Mouse tumor xenograft model

Four-week-old male nude mice were obtained from Huafukang Bio-Technology (Beijing, China). These mice were randomly separated in different groups. The mice were subcutaneously injected with 5 × 105 cancer cells. In some experiments, vehicle or STATTIC was intra-tumor injected every 2 days. After 24 or 28 days, mice were sacrificed and xenografts were collected for subsequent tests.

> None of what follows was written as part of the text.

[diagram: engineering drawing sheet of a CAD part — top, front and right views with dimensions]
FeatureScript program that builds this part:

Modification residue identification by mass spectrometry detection

The STAT3 protein sample enriched by the IP assay was sent to the National Protein Science Facility, School of Life Science, Tsinghua University. The gel band was digested, dried, and redisolved in 0.1% trifluoroacetic acid. Peptides were analyzed by an Orbitrap Fusion mass spectrometer.

The MS data were searched against the target protein database from UniProt using an in-house Proteome Discoverer (Version PD1.4, Thermo Fisher Scientific, USA). The search criteria were: full trypsin specificity was required; carbamidomethylation (C) were set as the fixed modifications; the oxidation (M) and methyl (K/R) were set as the variable modification.

Statistical analysis

All statistical analyses were implemented with GraphPad Prism 7.0 (LaJolla, CA, USA). Student’s t-tests and ANOVA analysis were used. Statistical significance was set at p < 0.05.